━━━ DATASET CONTENT

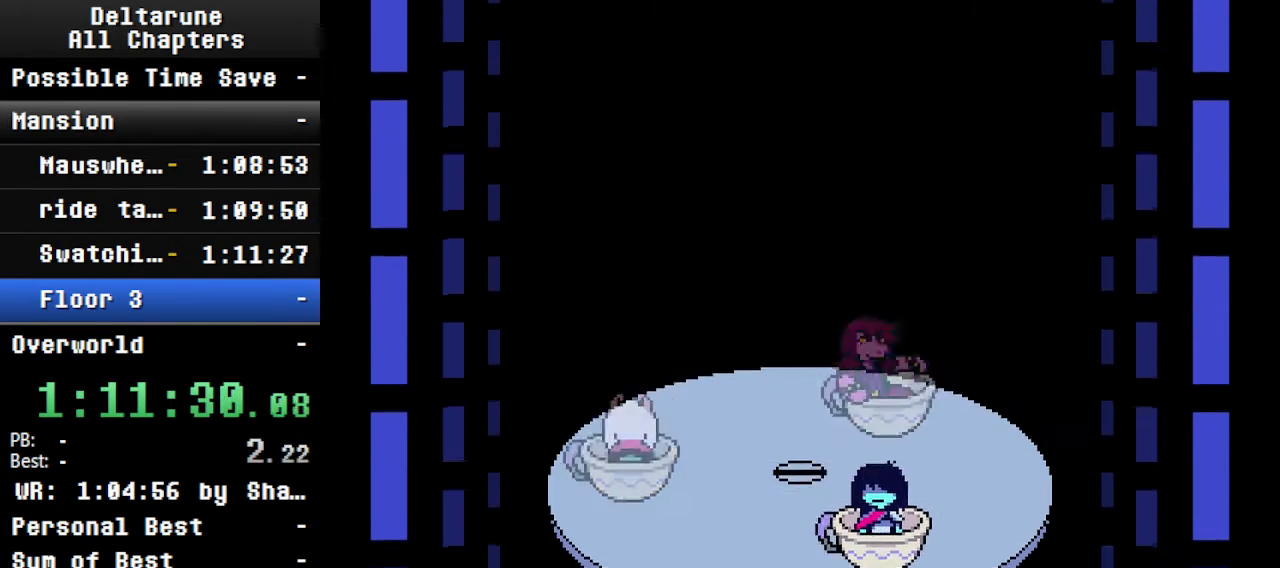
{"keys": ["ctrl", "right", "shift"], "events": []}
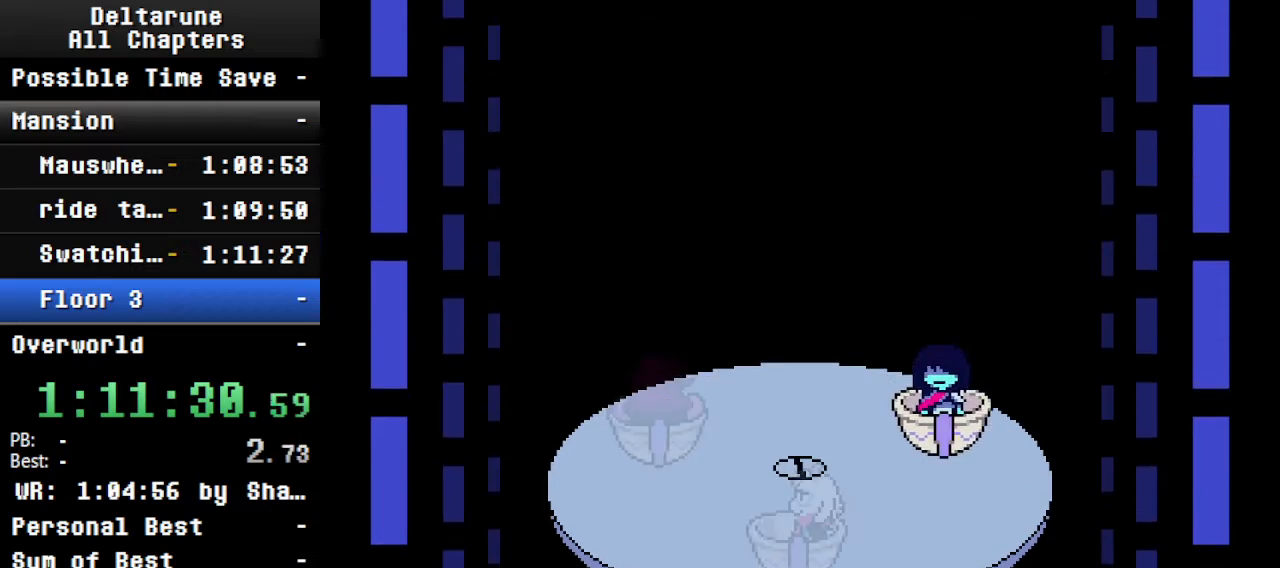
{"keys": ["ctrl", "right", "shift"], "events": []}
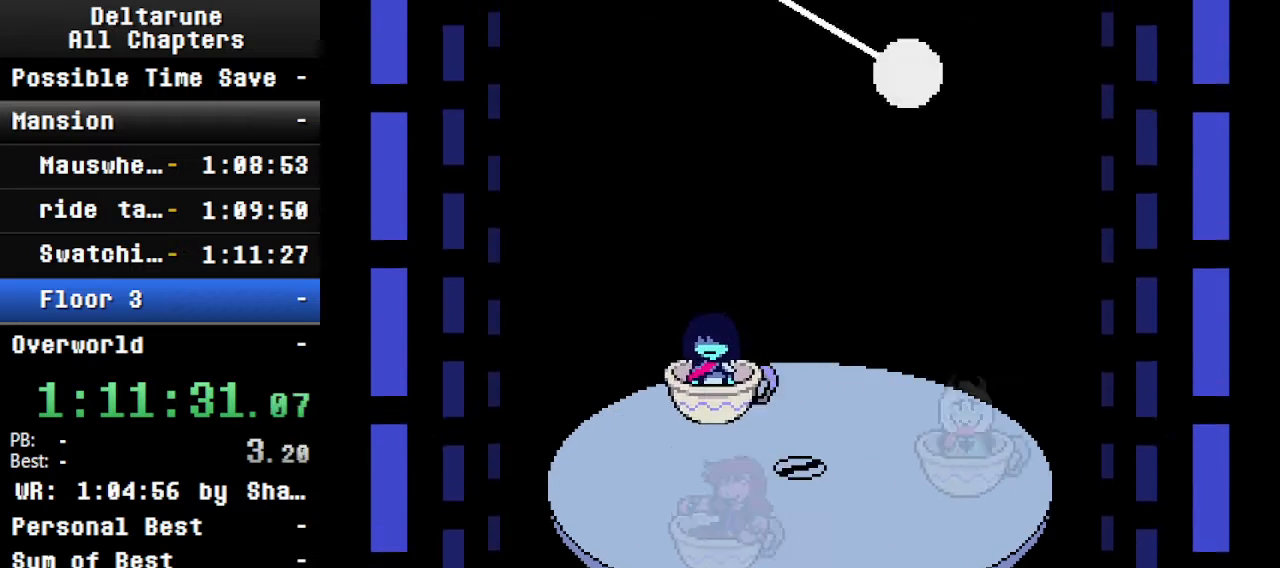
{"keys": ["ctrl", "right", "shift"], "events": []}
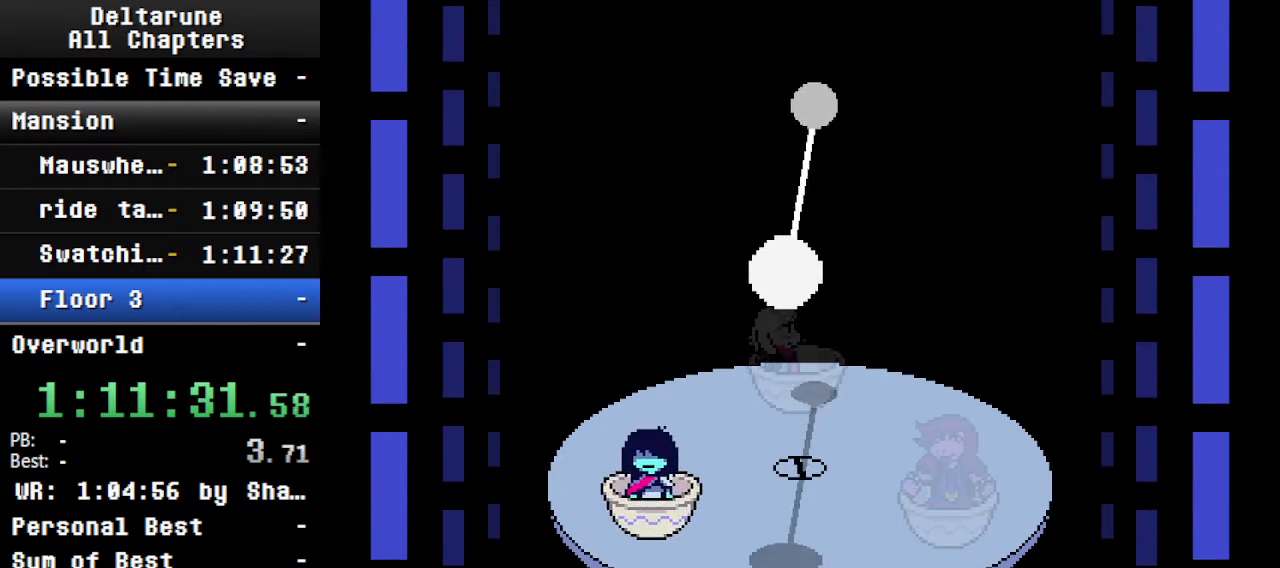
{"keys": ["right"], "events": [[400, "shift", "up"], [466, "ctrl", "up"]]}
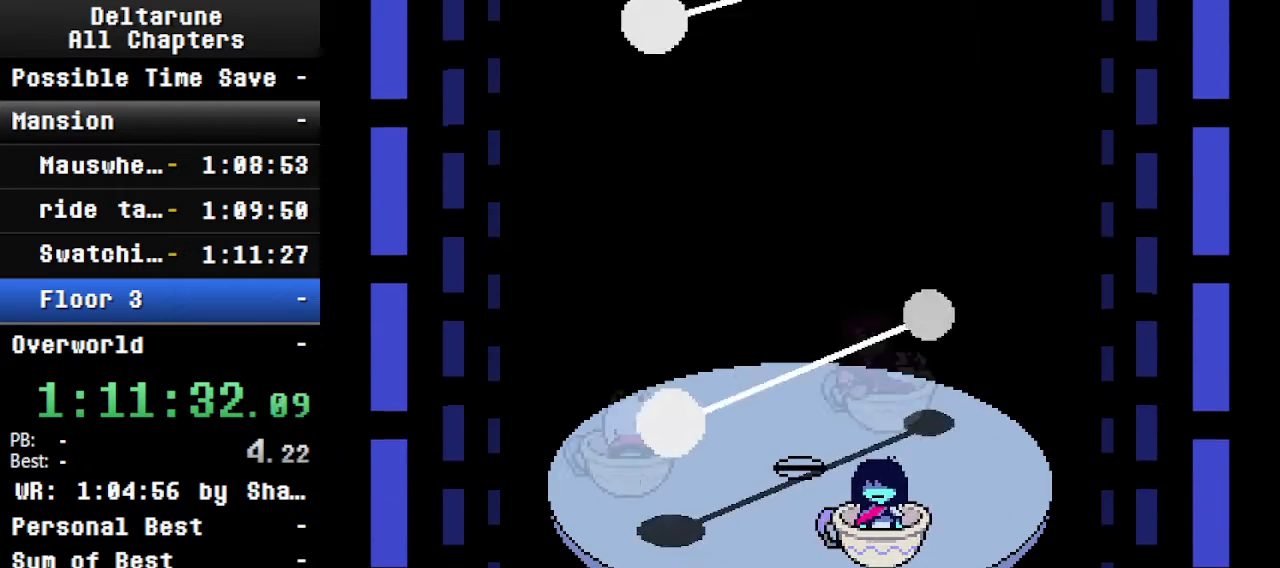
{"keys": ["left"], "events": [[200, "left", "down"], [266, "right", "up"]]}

━━━━━━

WORK ITEM
Repeat every entry above exactly; images stay out of the copy.

EXPECTED ANSWER
{"keys": ["ctrl", "right", "shift"], "events": []}
{"keys": ["ctrl", "right", "shift"], "events": []}
{"keys": ["ctrl", "right", "shift"], "events": []}
{"keys": ["right"], "events": [[400, "shift", "up"], [466, "ctrl", "up"]]}
{"keys": ["left"], "events": [[200, "left", "down"], [266, "right", "up"]]}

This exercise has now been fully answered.